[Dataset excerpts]

----------

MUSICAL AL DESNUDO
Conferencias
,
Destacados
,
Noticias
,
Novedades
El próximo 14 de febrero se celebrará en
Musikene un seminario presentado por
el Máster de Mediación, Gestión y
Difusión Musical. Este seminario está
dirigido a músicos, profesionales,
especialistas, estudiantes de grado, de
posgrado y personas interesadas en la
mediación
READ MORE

----------

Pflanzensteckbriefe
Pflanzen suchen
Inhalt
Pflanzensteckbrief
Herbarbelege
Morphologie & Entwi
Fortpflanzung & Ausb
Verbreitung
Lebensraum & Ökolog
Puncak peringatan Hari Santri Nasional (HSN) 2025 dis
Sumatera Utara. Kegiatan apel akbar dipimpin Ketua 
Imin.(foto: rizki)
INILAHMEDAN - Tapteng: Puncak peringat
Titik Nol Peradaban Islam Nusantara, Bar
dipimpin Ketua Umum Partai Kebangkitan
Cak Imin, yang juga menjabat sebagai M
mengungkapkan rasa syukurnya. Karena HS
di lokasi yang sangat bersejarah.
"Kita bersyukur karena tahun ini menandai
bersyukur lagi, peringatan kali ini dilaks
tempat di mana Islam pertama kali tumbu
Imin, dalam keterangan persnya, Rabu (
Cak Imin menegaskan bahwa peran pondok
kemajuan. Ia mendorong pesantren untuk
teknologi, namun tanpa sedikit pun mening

----------

### DIRECTIVE
For the lines above, output exactly those from the line containing "Cak Imin, yang juga menjabat sebagai M" through the line containing "teknologi, namun tanpa sedikit pun mening", and skip the others.

### OUTPUT OF THE TASK
Cak Imin, yang juga menjabat sebagai M
mengungkapkan rasa syukurnya. Karena HS
di lokasi yang sangat bersejarah.
"Kita bersyukur karena tahun ini menandai
bersyukur lagi, peringatan kali ini dilaks
tempat di mana Islam pertama kali tumbu
Imin, dalam keterangan persnya, Rabu (
Cak Imin menegaskan bahwa peran pondok
kemajuan. Ia mendorong pesantren untuk
teknologi, namun tanpa sedikit pun mening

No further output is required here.